Du mauvais ( et du très mauvais) papier du Figaro !

 

 

Titre  original:

Du bon (et du mauvais) usage du mot «facho»

Rouge sang, le nouvel album de Renaud, est aujourd'hui dans les bacs. Déjà, il a fait beaucoup parler; il fera beaucoup écrire. La vedette en est une électrice du « 93 », « aryenne jusqu'au fond des yeux », détestant « les jeunes qui vont à vau l'eau, les pédés, les bicots » et regrettant très fort le temps des colonies. Bref, une « facho ».

Pour titre à sa chanson, l'une des sept de l'album, Renaud a d'ailleurs choisi Elle est facho et, comme il lui fallait trouver une rime... riche, il a tout simplement écrit : « elle est facho, elle vote Sarko ». Cette « assimilation » faite, spontanément, mais volontairement, à l'enregistrement, Renaud assure dans une interview au Parisien qu'elle a fait « marrer tout le monde ». Fera-t-elle marrer les millions d'électrices et d'électeurs de Sarko, qui vont inévitablement se sentir assimilés ainsi à des « fachos » ?
 
Ce n'est pas évident. Il est vrai que le bon public paie souvent pour se faire engueuler, fait un triomphe à ceux qui dégradent famille, fric et société, qu'il aime ça et même en redemande, surtout lorsque l'artiste a le talent et la complexité de Renaud.
 
Docteur Renaud et Mister Renard est double, en effet. Il a écrit  Où c'est que j'ai mis mon flingue ?, chanson dont son biographe de frère dit qu'il s'agissait d'un « appel au meurtre », mais aussi la nostalgique Banlieue rouge, la vulgaire et médiocre Miss Maggie mais la très belle Morgane de toi... 
 
Ses amis s'inquiètent lorsqu'il suit sa pente... en descendant, et, soudain, il rebondit. On le trouve, alors, prenant la tête d'un vaste mouvement en faveur de la libération d'Ingrid Betancourt. Double et complexe Renaud !

> _CONSIGNE_
Recopiez mot pour mot le passage de l'extrait fourni allant de « Pour titre à » jusqu'à « complexité de Renaud. » inclus. Les lignes ci-dessous ne sont pas nécessaires.

> _LIGNES_
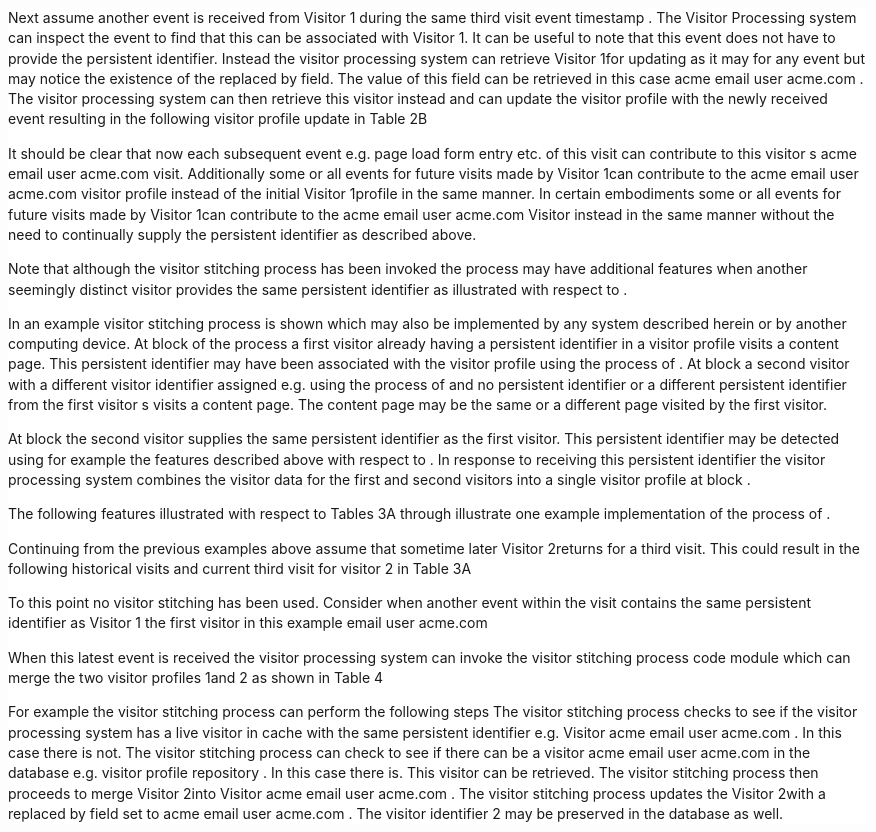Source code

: Next assume another event is received from Visitor 1 during the same third visit event timestamp . The Visitor Processing system can inspect the event to find that this can be associated with Visitor 1. It can be useful to note that this event does not have to provide the persistent identifier. Instead the visitor processing system can retrieve Visitor 1for updating as it may for any event but may notice the existence of the replaced by field. The value of this field can be retrieved in this case  acme email user acme.com . The visitor processing system can then retrieve this visitor instead and can update the visitor profile with the newly received event resulting in the following visitor profile update in Table 2B 

It should be clear that now each subsequent event e.g. page load form entry etc. of this visit can contribute to this visitor s  acme email user acme.com  visit. Additionally some or all events for future visits made by Visitor 1can contribute to the  acme email user acme.com  visitor profile instead of the initial Visitor 1profile in the same manner. In certain embodiments some or all events for future visits made by Visitor 1can contribute to the  acme email user acme.com  Visitor instead in the same manner without the need to continually supply the persistent identifier as described above.

Note that although the visitor stitching process has been invoked the process may have additional features when another seemingly distinct visitor provides the same persistent identifier as illustrated with respect to .

In an example visitor stitching process is shown which may also be implemented by any system described herein or by another computing device. At block of the process a first visitor already having a persistent identifier in a visitor profile visits a content page. This persistent identifier may have been associated with the visitor profile using the process of . At block a second visitor with a different visitor identifier assigned e.g. using the process of and no persistent identifier or a different persistent identifier from the first visitor s visits a content page. The content page may be the same or a different page visited by the first visitor.

At block the second visitor supplies the same persistent identifier as the first visitor. This persistent identifier may be detected using for example the features described above with respect to . In response to receiving this persistent identifier the visitor processing system combines the visitor data for the first and second visitors into a single visitor profile at block .

The following features illustrated with respect to Tables 3A through illustrate one example implementation of the process of .

Continuing from the previous examples above assume that sometime later Visitor 2returns for a third visit. This could result in the following historical visits and current third visit for visitor 2 in Table 3A 

To this point no visitor stitching has been used. Consider when another event within the visit contains the same persistent identifier as Visitor 1 the first visitor in this example email user acme.com 

When this latest event is received the visitor processing system can invoke the visitor stitching process code module which can merge the two visitor profiles 1and 2 as shown in Table 4 

For example the visitor stitching process can perform the following steps The visitor stitching process checks to see if the visitor processing system has a live visitor in cache with the same persistent identifier e.g. Visitor  acme email user acme.com  . In this case there is not. The visitor stitching process can check to see if there can be a visitor  acme email user acme.com  in the database e.g. visitor profile repository . In this case there is. This visitor can be retrieved. The visitor stitching process then proceeds to merge Visitor 2into Visitor  acme email user acme.com . The visitor stitching process updates the Visitor 2with a replaced by field set to  acme email user acme.com . The visitor identifier 2 may be preserved in the database as well.
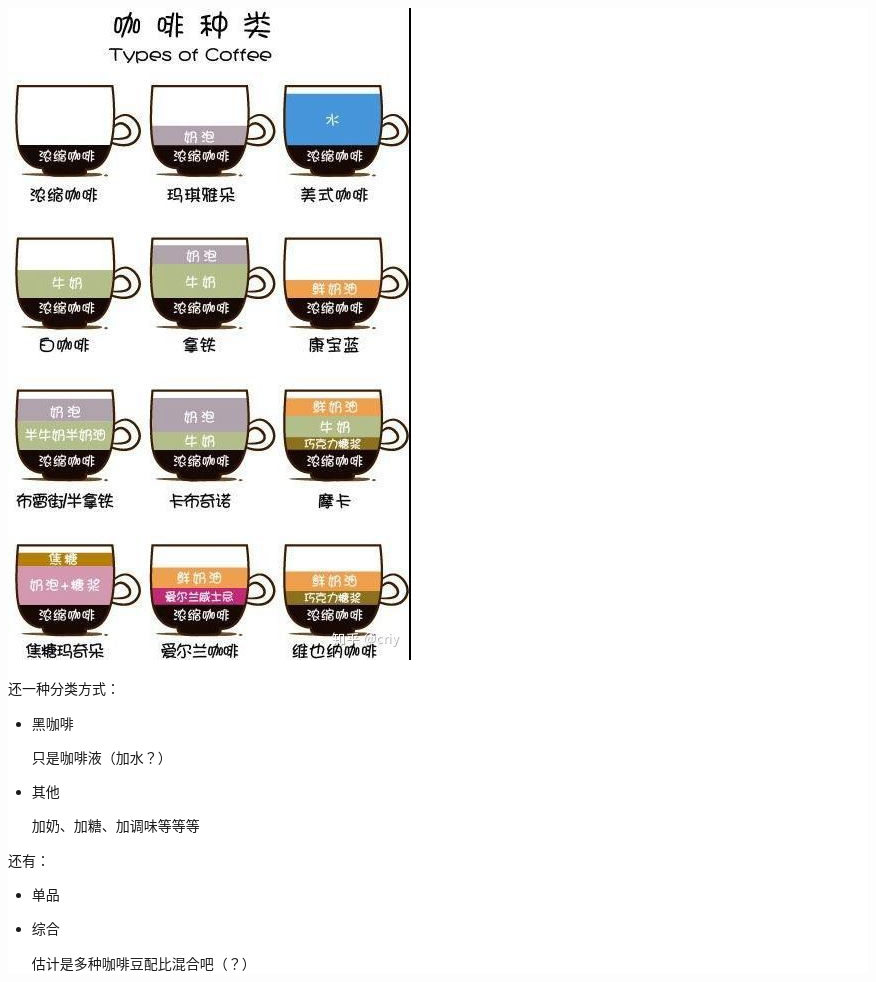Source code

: ![img](_pics/coffee_yonka/v2-f5e236e286f56904141833931d0ec5fd_1440w.jpg)



还一种分类方式：

* 黑咖啡

  只是咖啡液（加水？）

* 其他

  加奶、加糖、加调味等等等



还有：

* 单品

* 综合

  估计是多种咖啡豆配比混合吧（？）
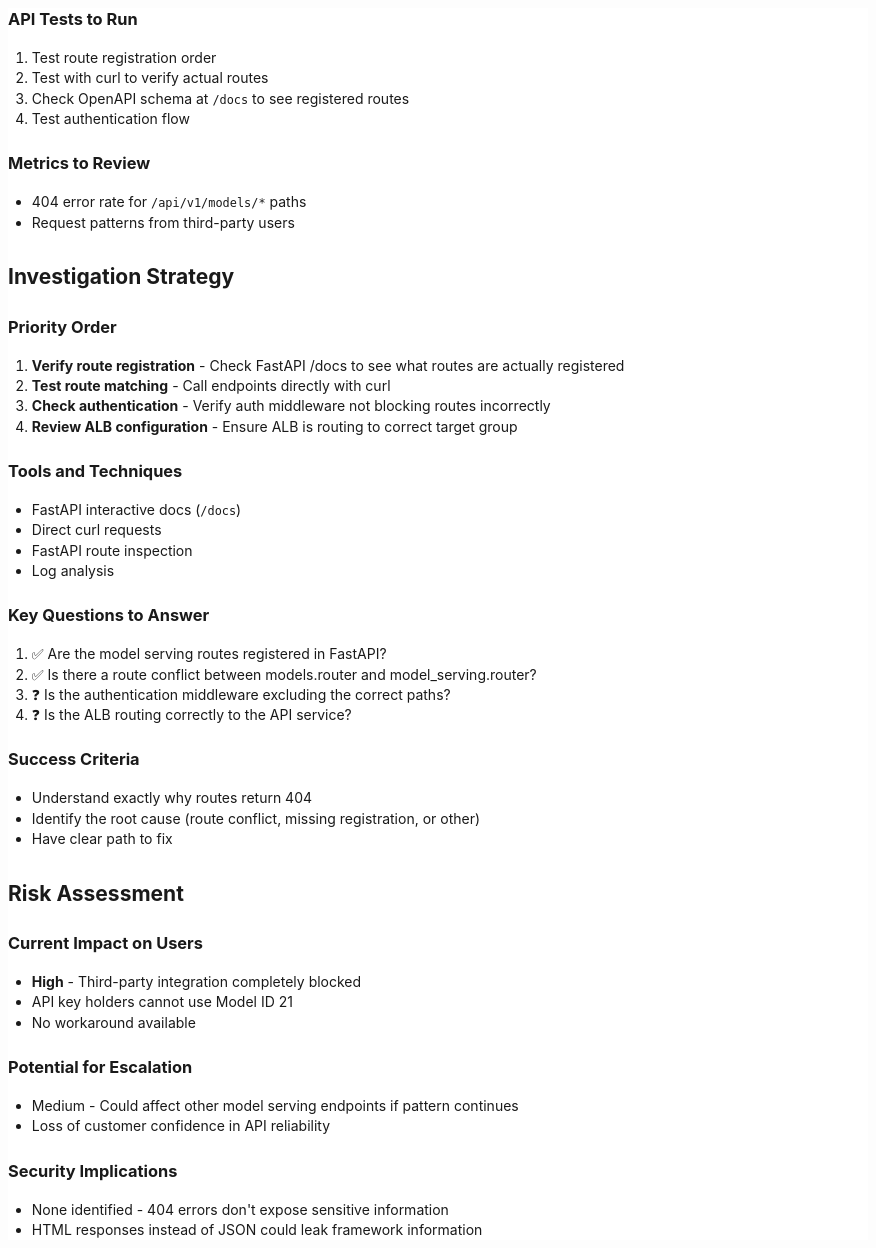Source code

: ### API Tests to Run
1. Test route registration order
2. Test with curl to verify actual routes
3. Check OpenAPI schema at `/docs` to see registered routes
4. Test authentication flow

### Metrics to Review
- 404 error rate for `/api/v1/models/*` paths
- Request patterns from third-party users

## Investigation Strategy

### Priority Order
1. **Verify route registration** - Check FastAPI /docs to see what routes are actually registered
2. **Test route matching** - Call endpoints directly with curl
3. **Check authentication** - Verify auth middleware not blocking routes incorrectly
4. **Review ALB configuration** - Ensure ALB is routing to correct target group

### Tools and Techniques
- FastAPI interactive docs (`/docs`)
- Direct curl requests
- FastAPI route inspection
- Log analysis

### Key Questions to Answer
1. ✅ Are the model serving routes registered in FastAPI?
2. ✅ Is there a route conflict between models.router and model_serving.router?
3. ❓ Is the authentication middleware excluding the correct paths?
4. ❓ Is the ALB routing correctly to the API service?

### Success Criteria
- Understand exactly why routes return 404
- Identify the root cause (route conflict, missing registration, or other)
- Have clear path to fix

## Risk Assessment

### Current Impact on Users
- **High** - Third-party integration completely blocked
- API key holders cannot use Model ID 21
- No workaround available

### Potential for Escalation
- Medium - Could affect other model serving endpoints if pattern continues
- Loss of customer confidence in API reliability

### Security Implications
- None identified - 404 errors don't expose sensitive information
- HTML responses instead of JSON could leak framework information
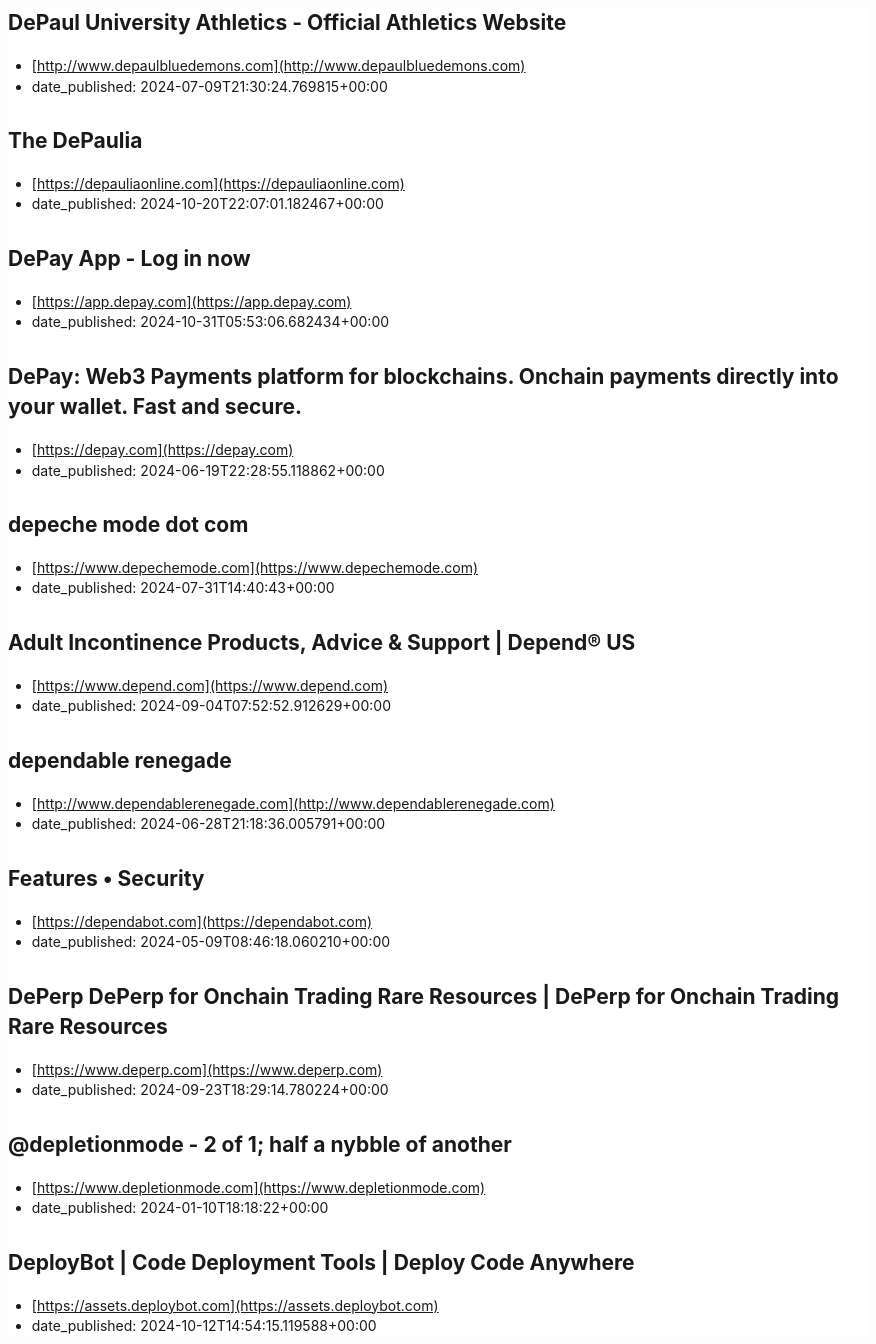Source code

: ## DePaul University Athletics - Official Athletics Website
 - [http://www.depaulbluedemons.com](http://www.depaulbluedemons.com)
 - date_published: 2024-07-09T21:30:24.769815+00:00

 ## The DePaulia
 - [https://depauliaonline.com](https://depauliaonline.com)
 - date_published: 2024-10-20T22:07:01.182467+00:00

 ## DePay App - Log in now
 - [https://app.depay.com](https://app.depay.com)
 - date_published: 2024-10-31T05:53:06.682434+00:00

 ## DePay: Web3 Payments platform for blockchains. Onchain payments directly into your wallet. Fast and secure.
 - [https://depay.com](https://depay.com)
 - date_published: 2024-06-19T22:28:55.118862+00:00

 ## depeche mode dot com
 - [https://www.depechemode.com](https://www.depechemode.com)
 - date_published: 2024-07-31T14:40:43+00:00

 ## Adult Incontinence Products, Advice & Support | Depend® US
 - [https://www.depend.com](https://www.depend.com)
 - date_published: 2024-09-04T07:52:52.912629+00:00

 ## dependable renegade
 - [http://www.dependablerenegade.com](http://www.dependablerenegade.com)
 - date_published: 2024-06-28T21:18:36.005791+00:00

 ## Features • Security
 - [https://dependabot.com](https://dependabot.com)
 - date_published: 2024-05-09T08:46:18.060210+00:00

 ## DePerp DePerp for Onchain Trading Rare Resources | DePerp for Onchain Trading Rare Resources
 - [https://www.deperp.com](https://www.deperp.com)
 - date_published: 2024-09-23T18:29:14.780224+00:00

 ## @depletionmode - 2 of 1; half a nybble of another
 - [https://www.depletionmode.com](https://www.depletionmode.com)
 - date_published: 2024-01-10T18:18:22+00:00

 ## DeployBot | Code Deployment Tools | Deploy Code Anywhere
 - [https://assets.deploybot.com](https://assets.deploybot.com)
 - date_published: 2024-10-12T14:54:15.119588+00:00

> _RÉPONSE_
Pour titre à sa chanson, l'une des sept de l'album, Renaud a d'ailleurs choisi Elle est facho et, comme il lui fallait trouver une rime... riche, il a tout simplement écrit : « elle est facho, elle vote Sarko ». Cette « assimilation » faite, spontanément, mais volontairement, à l'enregistrement, Renaud assure dans une interview au Parisien qu'elle a fait « marrer tout le monde ». Fera-t-elle marrer les millions d'électrices et d'électeurs de Sarko, qui vont inévitablement se sentir assimilés ainsi à des « fachos » ?
 
Ce n'est pas évident. Il est vrai que le bon public paie souvent pour se faire engueuler, fait un triomphe à ceux qui dégradent famille, fric et société, qu'il aime ça et même en redemande, surtout lorsque l'artiste a le talent et la complexité de Renaud.